The focus on growing market share includes accelerating plans for the company’s two e-commerce fulfilment centres that have yet to be built.

Empire partnered with British firm Ocado to build four robotics fulfilment centres in Canada. It opened the first in the Greater Toronto Area in June, and the second one in Montreal is under construction. Empire expects that the automated warehouse will start operating in early 2022 thanks to a slight construction delay due to the pandemic.

Empire will “accelerate” plans for the two remaining fulfilment centres in Western Canada.

It will also test a store pick solution using Ocado’s technology at the end of the summer in Nova Scotia that will offer online grocery home delivery from a large selection of products. It plans to expand that service across the country over several years, focusing on areas without the density to justify a fulfilment centre and as an interim solution where its fulfilment centres will be built.

The company also plans to grow its market share by investing in its store network, improving store space productivity, growing its private label portfolio and providing personalized communication and offers to customers.

The company will continue to build “on cost and margin discipline” by using technology to improve its systems and processes, optimize its supply chain productivity and other measures.

Empire currently lags behind competitors

The new plan is “essentially consistent with expectations,” said Irene Nattel, an RBC Dominion Securities Inc. analyst, in a note, though the planned spending and targeted benefits are above current forecasts, she said.

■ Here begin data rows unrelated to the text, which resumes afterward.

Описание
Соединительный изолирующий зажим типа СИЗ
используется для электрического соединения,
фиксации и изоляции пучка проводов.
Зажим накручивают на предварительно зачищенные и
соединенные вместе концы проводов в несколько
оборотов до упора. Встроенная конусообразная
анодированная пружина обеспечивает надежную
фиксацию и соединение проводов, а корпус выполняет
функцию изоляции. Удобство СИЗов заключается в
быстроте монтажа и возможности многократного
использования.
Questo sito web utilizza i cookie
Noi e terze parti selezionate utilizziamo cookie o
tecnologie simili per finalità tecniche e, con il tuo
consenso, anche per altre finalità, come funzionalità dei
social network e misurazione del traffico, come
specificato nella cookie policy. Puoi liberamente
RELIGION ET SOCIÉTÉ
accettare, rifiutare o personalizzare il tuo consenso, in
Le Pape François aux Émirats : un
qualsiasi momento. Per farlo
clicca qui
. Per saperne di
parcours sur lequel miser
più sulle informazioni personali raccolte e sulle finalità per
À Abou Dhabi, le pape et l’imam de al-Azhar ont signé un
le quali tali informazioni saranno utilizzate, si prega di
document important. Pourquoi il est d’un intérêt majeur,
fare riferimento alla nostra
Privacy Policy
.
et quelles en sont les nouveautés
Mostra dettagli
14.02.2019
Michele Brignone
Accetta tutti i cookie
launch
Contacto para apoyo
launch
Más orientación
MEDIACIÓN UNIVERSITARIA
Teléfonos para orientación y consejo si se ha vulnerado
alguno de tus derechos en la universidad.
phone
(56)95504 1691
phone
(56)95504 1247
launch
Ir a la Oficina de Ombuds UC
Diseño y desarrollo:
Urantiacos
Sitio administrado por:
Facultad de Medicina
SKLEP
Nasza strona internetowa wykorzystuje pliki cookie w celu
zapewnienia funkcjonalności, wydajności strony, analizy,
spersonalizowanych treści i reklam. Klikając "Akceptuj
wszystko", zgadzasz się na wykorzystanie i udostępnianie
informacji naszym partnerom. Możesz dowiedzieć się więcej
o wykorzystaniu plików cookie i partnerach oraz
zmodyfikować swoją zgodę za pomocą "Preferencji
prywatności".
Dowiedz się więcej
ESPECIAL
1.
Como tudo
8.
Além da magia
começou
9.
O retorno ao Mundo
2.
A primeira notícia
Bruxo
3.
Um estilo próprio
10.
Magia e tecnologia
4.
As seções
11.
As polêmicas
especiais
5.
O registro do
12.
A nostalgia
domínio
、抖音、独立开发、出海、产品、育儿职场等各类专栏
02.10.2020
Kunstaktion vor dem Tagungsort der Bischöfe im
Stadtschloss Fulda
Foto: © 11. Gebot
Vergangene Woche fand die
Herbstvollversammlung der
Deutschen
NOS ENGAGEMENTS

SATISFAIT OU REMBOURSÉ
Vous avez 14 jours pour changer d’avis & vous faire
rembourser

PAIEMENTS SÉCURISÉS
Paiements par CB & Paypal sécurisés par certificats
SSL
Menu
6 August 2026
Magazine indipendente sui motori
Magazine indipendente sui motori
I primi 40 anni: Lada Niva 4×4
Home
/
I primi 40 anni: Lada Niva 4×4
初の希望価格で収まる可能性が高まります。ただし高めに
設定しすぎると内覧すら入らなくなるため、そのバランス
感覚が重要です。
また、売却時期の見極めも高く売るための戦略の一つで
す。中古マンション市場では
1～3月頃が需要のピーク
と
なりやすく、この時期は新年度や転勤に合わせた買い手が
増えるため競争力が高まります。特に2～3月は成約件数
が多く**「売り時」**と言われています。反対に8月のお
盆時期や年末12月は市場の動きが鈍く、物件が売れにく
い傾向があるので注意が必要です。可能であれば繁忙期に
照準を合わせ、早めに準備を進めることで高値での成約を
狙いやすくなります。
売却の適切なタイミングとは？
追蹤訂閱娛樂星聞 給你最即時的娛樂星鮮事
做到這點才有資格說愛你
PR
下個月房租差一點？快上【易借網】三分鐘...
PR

She noted Empire currently lags behind competitors Loblaw and Walmart “in terms of national e-commerce availability and share of wallet.”

Walmart Canada recently announced it plans to invest $3.5 billion over the next five years with a focus on technology to make so-called “smarter stores.”

It will build two new distribution centres and renovate an existing facility, as well as renovate 150 stores over the next three years.

The announcement also included plans to accelerate digitization, such as expanding electronic shelf labels and revamping checkouts. The chain said it would aim to offer a complete merchandise pick-up service at about 70 per cent of its Canadian locations by the end of the year.